Selasa 26 Sep 2017 16:01 WIB

BPJS Kesehatan Membutuhkan Dana Rp 34 Triliun

Rep: Eko Supriyadi/ Red: Nidia Zuraya
BPJS Kesehatan.
Foto: Republika/Yasin Habibi
BPJS Kesehatan.

REPUBLIKA.CO.ID, JAKARTA -- Wakil Ketua Komisi IX DPR Saleh Partaonan Daulay menilai, perhitungan anggaran BPJS yang ada saat ini memang masih belum menggembirakan. Ia mengatakan, BPJS kesehatan sudah beberapa kali menjelaskan kepada komisi IX DPR, iuran yang ditetapkan belum seimbang dengan pembiayaan pelayanan kesehatan yang harus dibayarkan.

Ia mengungkapkan, anggaran yang ditetapkan untuk BPJS Kesehatan pada 2017 sebesar Rp 25 triliun. Sementara defisit, Kemenkes melaporkan sudah mencapai Rp 9 triliun. ''Dengan demikian, anggaran yang dibutuhkan kurang lebih mencapai Rp 34 triliun,'' kata Saleh, saat dihubungi, Selasa (26/9).

Karena itu, Saleh menyatakan BPJS Kesehatan menginginkan ada penyesuaian iuran sesuai dengan perhitungan aktuaria yang ideal. Terkait hal ini, komisi IX masih melakukan kajian. Usulan dan harapan BPJS kesehatan perlu didalami, sehingga tidak semakin menambah beban APBN.

Termasuk di dalamnya, fraud (kecurangan) yang masih ada. Fraud yang ada, lanjut dia, dinilai berkontribusi bagi peningkatan defisit. Kalaupun ada rencana penyesuaian iuran, perlu dipastikan bahwa fraud tersebut telah diselesaikan. ''Untuk apa ditambah jika tetap ada fraud,'' jelas dia.

Menurut kemenkes, Saleh menambahkan, penambahan jumlah peserta tidak serta merta menaikkan defisit. Justru, dengan sistem gotong royong yang menjadi core business BPJS Kesehatan, penambahan jumlah peserta justru bisa mengurangi defisit.

# # #

**Pertanyaan Bacaan:**
a. Menurut berita tentang dana BPJS Kesehatan, berapa anggaran yang ditetapkan untuk BPJS Kesehatan pada 2017?
b. Tuliskan kembali dengan persis bagian berita tentang dana BPJS Kesehatan mulai dari "Menurut kemenkes, Saleh" sampai dengan "bisa mengurangi defisit.", termasuk kedua bagian itu.

**Baris yang Disediakan:**
# # #

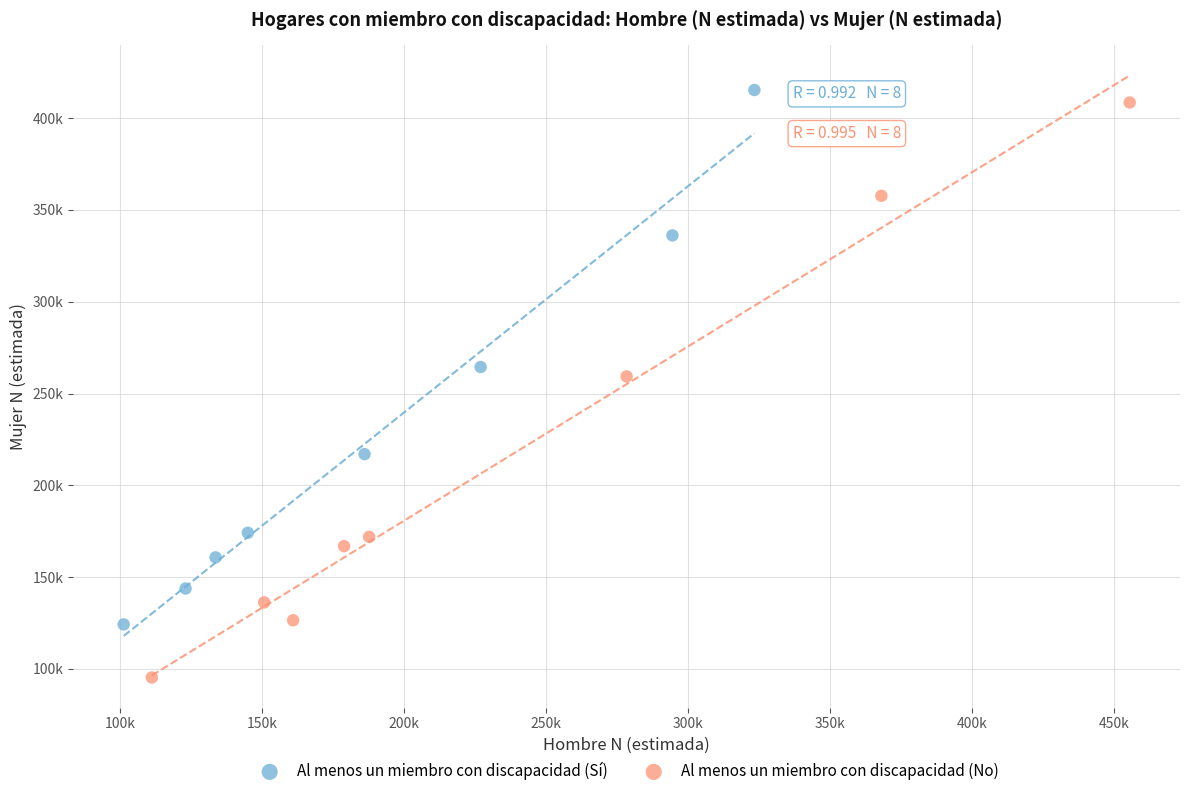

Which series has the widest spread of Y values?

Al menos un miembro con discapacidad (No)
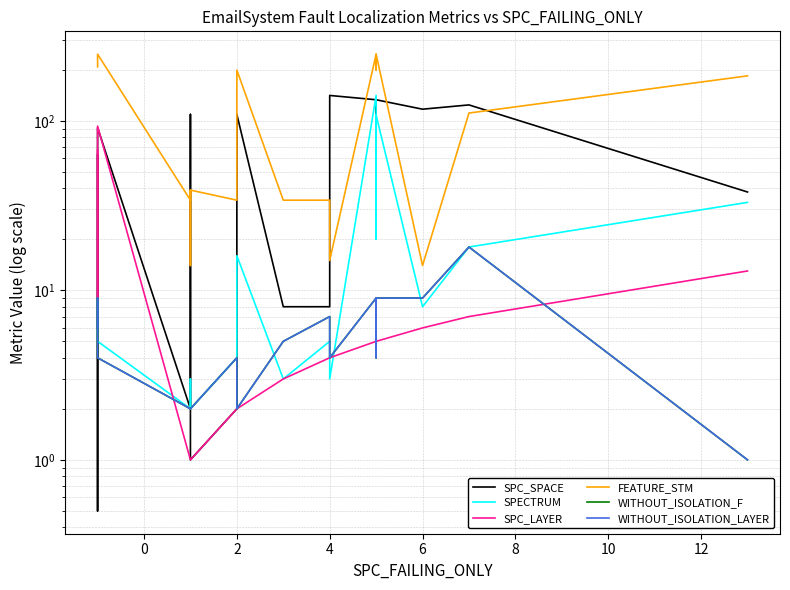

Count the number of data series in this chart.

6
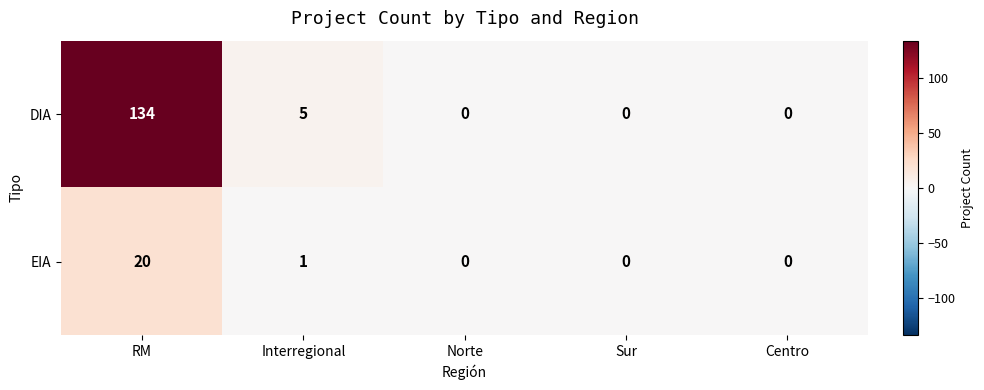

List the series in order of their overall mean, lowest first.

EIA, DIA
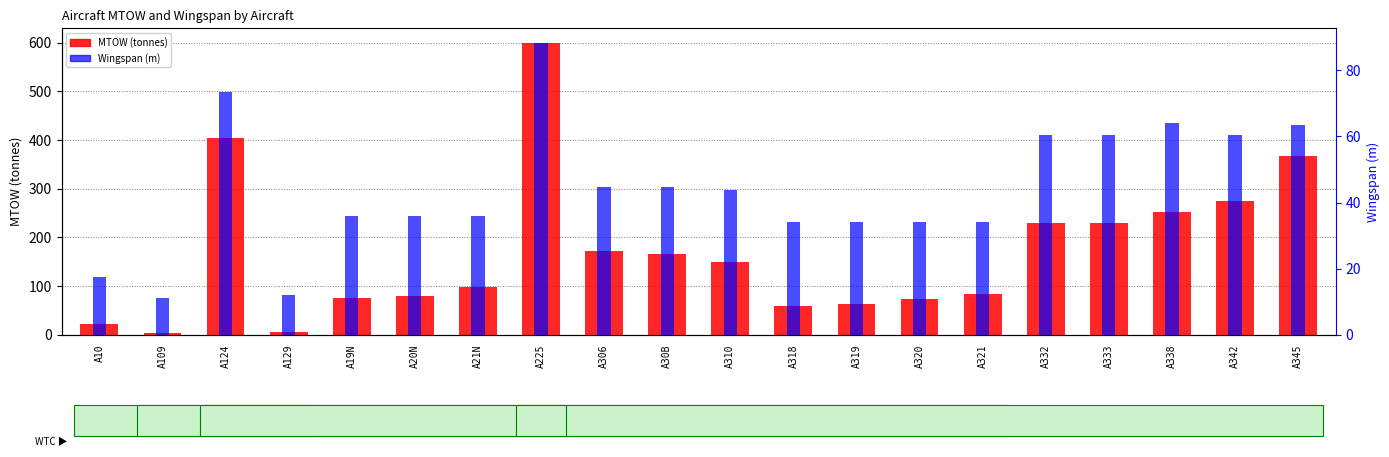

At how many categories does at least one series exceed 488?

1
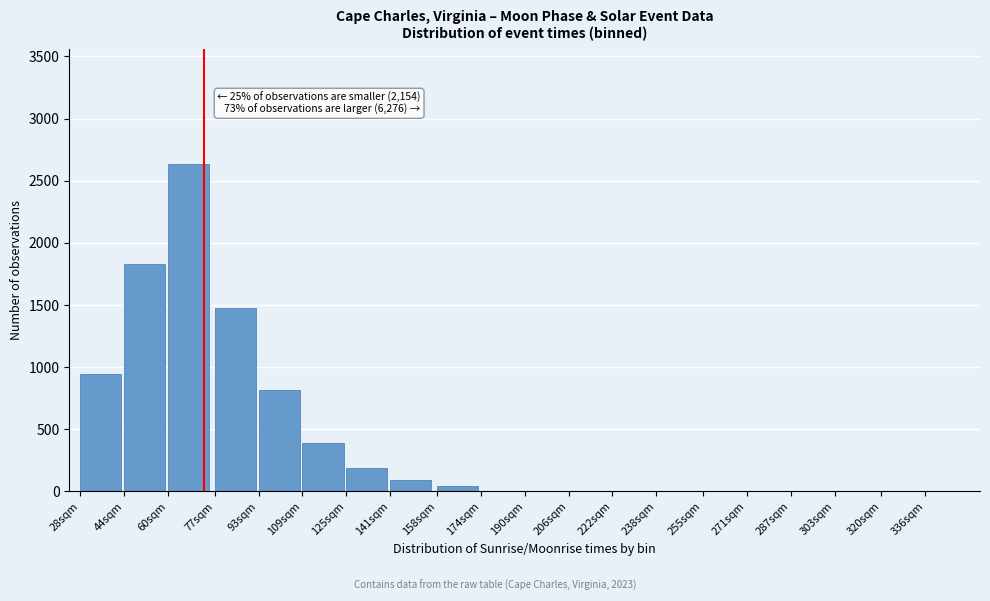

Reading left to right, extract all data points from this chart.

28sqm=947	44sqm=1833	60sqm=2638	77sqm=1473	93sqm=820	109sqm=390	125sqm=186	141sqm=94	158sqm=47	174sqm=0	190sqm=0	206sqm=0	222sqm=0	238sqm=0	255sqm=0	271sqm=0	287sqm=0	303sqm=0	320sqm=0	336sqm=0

# # #

**Jawaban yang Diharapkan:**
a. Rp 25 triliun.

b.
Menurut kemenkes, Saleh menambahkan, penambahan jumlah peserta tidak serta merta menaikkan defisit. Justru, dengan sistem gotong royong yang menjadi core business BPJS Kesehatan, penambahan jumlah peserta justru bisa mengurangi defisit.